PS2 Classics: I’m Still Hoping For A Silent Hill 4 The Room Remake

The last Silent Hill remakes didn’t go down too well, but what about a Silent Hill 4 The Room remake? Jason Rocha talks about the faint hope of seeing this long forgotten title coming back, as part of PauseResumeQ4’s PS2 Classics series.

Silent Hill 4 The Room is a macabre experience that draws players in with thematically engaging gameplay and an unorthodox yet moving story.

The game strives for resonance between player and protagonist at the sacrifice of an enjoyable and comforting design. Like all Silent Hill games, patience and tedium are required to fully derive the most appreciation for the entry’s artistic merit. Arguably, the most underrated Silent Hill; The Room admittedly lacked some of the refinement of its predecessors which is why the world would benefit greatly from a modern remake.

Stylistically, Team Silent wanted gamers to echo soft-spoken protagonist Henry Townshend. To achieve this, traversal through the malevolent and benign otherworld can be annoying with limited inventory, cumbersome combat, backtracking, and escort gameplay. This is done for the sake of greater immersion and player to character empathy. Doom permeates the atmosphere of the game’s narrative and this game wants players to actively participate in that dread. Soon, you’ll find yourself spying on your neighbour Eileen Galvin more often than you should, as you and Henry slowly become one.

For those that take the time to appreciate it, the story is arguably on par with the games’ famous predecessor Silent Hill 2. It begins with Henry waking from a nightmare after already five days of being trapped in his apartment room 302. His only escape is a portal to a nightmarish world where a serial killer is on the loose, thus Henry begins exploring the depths of madness. It’s a sad and oppressive story that stays with you long after it’s over. Perhaps the most compelling case for a remake is the fact that out of the four possible endings the UFO/joke ending was cut.

If you’re a fan of the series and have seen the other joke endings you know the world is just a little darker without Silent Hill 4’s contribution.

Silent Hill 4 also contains my personal favourite OST of the Silent Hill series, with tracks like Traversing the Portals of Reality, Tender Sugar, Remodeling, and the list goes on. Veteran Silent Hill composer Akira Yamaoka hit it out of the park with this soundtrack that creates a haunting atmosphere with a melancholia that permeates all, really exemplifying the game’s themes. Unfortunately, playing through the game you will only encounter approximately half the tracks.
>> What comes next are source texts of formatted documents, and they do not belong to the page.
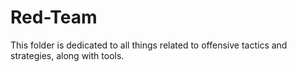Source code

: # Red-Team

This folder is dedicated to all things related to offensive tactics and strategies, along with tools. 
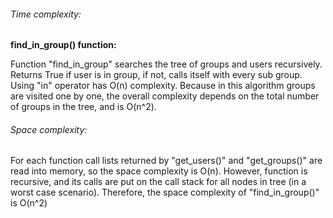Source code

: ###### Time complexity:
**find_in_group() function:**

Function "find_in_group" searches the tree of groups and users recursively. Returns True if user is in group, if not, calls itself
with every sub group. Using "in" operator has O(n) complexity. Because in this algorithm groups are visited one by one, the overall complexity depends on the
total number of groups in the tree, and is O(n^2).

###### Space complexity:

For each function call lists returned by "get_users()" and "get_groups()" are read into memory, so the space 
complexity is O(n). However, function is recursive, and its calls are put on the call stack for all nodes in tree 
(in a worst case scenario). Therefore, the space complexity of "find_in_group()" is O(n^2)
    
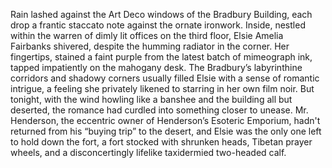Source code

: Rain lashed against the Art Deco windows of the Bradbury Building, each drop a frantic staccato note against the ornate ironwork. Inside, nestled within the warren of dimly lit offices on the third floor, Elsie Amelia Fairbanks shivered, despite the humming radiator in the corner. Her fingertips, stained a faint purple from the latest batch of mimeograph ink, tapped impatiently on the mahogany desk.  The Bradbury’s labyrinthine corridors and shadowy corners usually filled Elsie with a sense of romantic intrigue, a feeling she privately likened to starring in her own film noir. But tonight, with the wind howling like a banshee and the building all but deserted, the romance had curdled into something closer to unease. Mr. Henderson, the eccentric owner of Henderson’s Esoteric Emporium, hadn't returned from his “buying trip” to the desert, and Elsie was the only one left to hold down the fort, a fort stocked with shrunken heads, Tibetan prayer wheels, and a disconcertingly lifelike taxidermied two-headed calf.
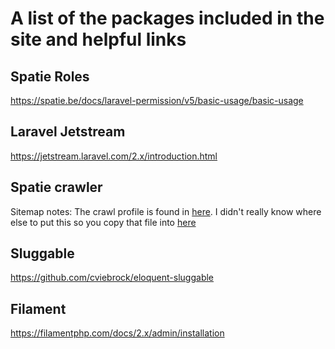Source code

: # A list of the packages included in the site and helpful links

## Spatie Roles

https://spatie.be/docs/laravel-permission/v5/basic-usage/basic-usage

## Laravel Jetstream
https://jetstream.laravel.com/2.x/introduction.html 
 
## Spatie crawler
Sitemap notes:
The crawl profile is found in [here](../../app/Http/SiteCrawlProfile.php). I didn't really know where else to put this so you copy that file into [here](../../vendor/spatie/laravel-sitemap/src/Crawler/Profile.php)

## Sluggable
https://github.com/cviebrock/eloquent-sluggable 

## Filament
https://filamentphp.com/docs/2.x/admin/installation 
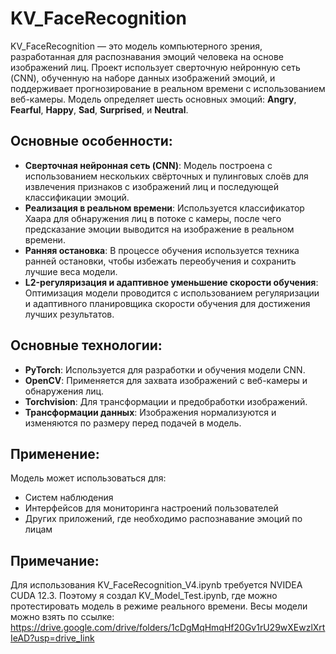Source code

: # KV_FaceRecognition

KV_FaceRecognition — это модель компьютерного зрения, разработанная для распознавания эмоций человека на основе изображений лиц. Проект использует сверточную нейронную сеть (CNN), обученную на наборе данных изображений эмоций, и поддерживает прогнозирование в реальном времени с использованием веб-камеры. Модель определяет шесть основных эмоций: **Angry**, **Fearful**, **Happy**, **Sad**, **Surprised**, и **Neutral**.

## Основные особенности:
- **Сверточная нейронная сеть (CNN)**: Модель построена с использованием нескольких свёрточных и пулинговых слоёв для извлечения признаков с изображений лиц и последующей классификации эмоций.
- **Реализация в реальном времени**: Используется классификатор Хаара для обнаружения лиц в потоке с камеры, после чего предсказание эмоции выводится на изображение в реальном времени.
- **Ранняя остановка**: В процессе обучения используется техника ранней остановки, чтобы избежать переобучения и сохранить лучшие веса модели.
- **L2-регуляризация и адаптивное уменьшение скорости обучения**: Оптимизация модели проводится с использованием регуляризации и адаптивного планировщика скорости обучения для достижения лучших результатов.

## Основные технологии:
- **PyTorch**: Используется для разработки и обучения модели CNN.
- **OpenCV**: Применяется для захвата изображений с веб-камеры и обнаружения лиц.
- **Torchvision**: Для трансформации и предобработки изображений.
- **Трансформации данных**: Изображения нормализуются и изменяются по размеру перед подачей в модель.

## Применение:
Модель может использоваться для:
- Систем наблюдения
- Интерфейсов для мониторинга настроений пользователей
- Других приложений, где необходимо распознавание эмоций по лицам

## Примечание:
Для использования KV_FaceRecognition_V4.ipynb требуется NVIDEA CUDA 12.3. Поэтому я создал KV_Model_Test.ipynb, где можно протестировать модель в режиме реального времени. 
Весы модели можно взять по ссылке: https://drive.google.com/drive/folders/1cDgMqHmqHf20Gv1rU29wXEwzlXrtIeAD?usp=drive_link
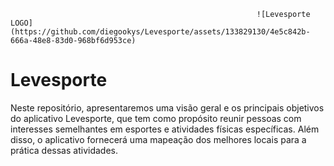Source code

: 
                                                           ![Levesporte LOGO](https://github.com/diegookys/Levesporte/assets/133829130/4e5c842b-666a-48e8-83d0-968bf6d953ce)

# Levesporte

Neste repositório, apresentaremos uma visão geral e os principais objetivos do aplicativo
Levesporte, que tem como propósito reunir pessoas com interesses semelhantes em esportes e
atividades físicas específicas. Além disso, o aplicativo fornecerá uma mapeação dos melhores
locais para a prática dessas atividades.
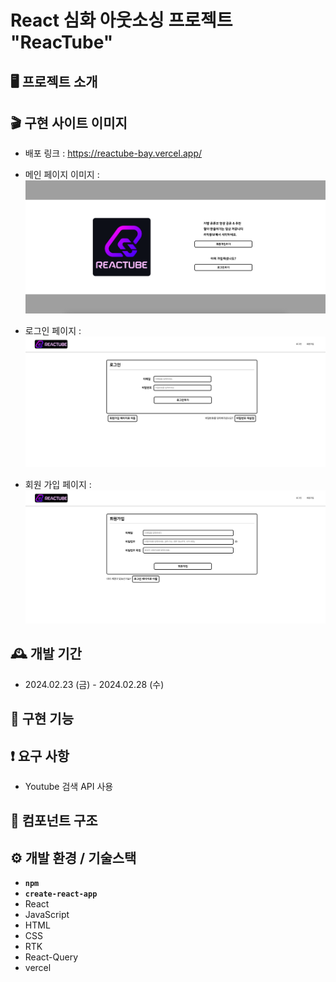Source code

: # React 심화 아웃소싱 프로젝트 "ReacTube"

## 🖥️ 프로젝트 소개

## 🎬 구현 사이트 이미지

- 배포 링크 : https://reactube-bay.vercel.app/

- 메인 페이지 이미지 : ![메인페이지](./src/assets/screenshot/mainpage.png)
- 로그인 페이지 : ![로그인페이지](./src/assets/screenshot/Loginpage.png)
- 회원 가입 페이지 : ![회원가입페이지](./src/assets/screenshot/Signupage.png)

## 🕰️ 개발 기간

- 2024.02.23 (금) - 2024.02.28 (수)

## 📌 구현 기능

## ❗ 요구 사항

- Youtube 검색 API 사용

## 🔗 컴포넌트 구조

## ⚙️ 개발 환경 / 기술스택

- **`npm`**
- **`create-react-app`**
- React
- JavaScript
- HTML
- CSS
- RTK
- React-Query
- vercel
This beautifully inspired music is too good to waste, which is why a remake would allow the developers to properly implement and execute the sound design to its fullest.

“The Room admittedly lacked some of the refinement of its predecessors which is why the world would benefit greatly from a modern remake”

There are a few areas where The Room admittedly falls short. Combat is genuinely easy, making it a missed opportunity for thrills and suspense. The enemies, for the most part, are lacking the psychoanalytical touch of past Silent Hill games causing the series’ famous symbolism and allegorical nature to be lacking at times. The levels could use more work in terms of detail and environmental design in order to prevent wearisome repetition and blandness. Although I love him, many would insist on deeper characterization for Henry Townshend, at present much is left up to implication and speculation. A remake could address all these issues changing the weaknesses into strengths. The game did not get a fair development cycle and should be allowed the chance to reach masterpiece status.

The black sheep of the Silent Hill franchise explores isolation, fixation, and voyeurism in a way no other game has and probably ever will. The phantasmagorical room of Henry Townshend, abuse of Eileen Galvin, and tragic nature of Walter Sullivan make Silent Hill 4 The Room a classic that deserves to be brought back. It’s Konami, I know it’ll never happen, but at least let me dream.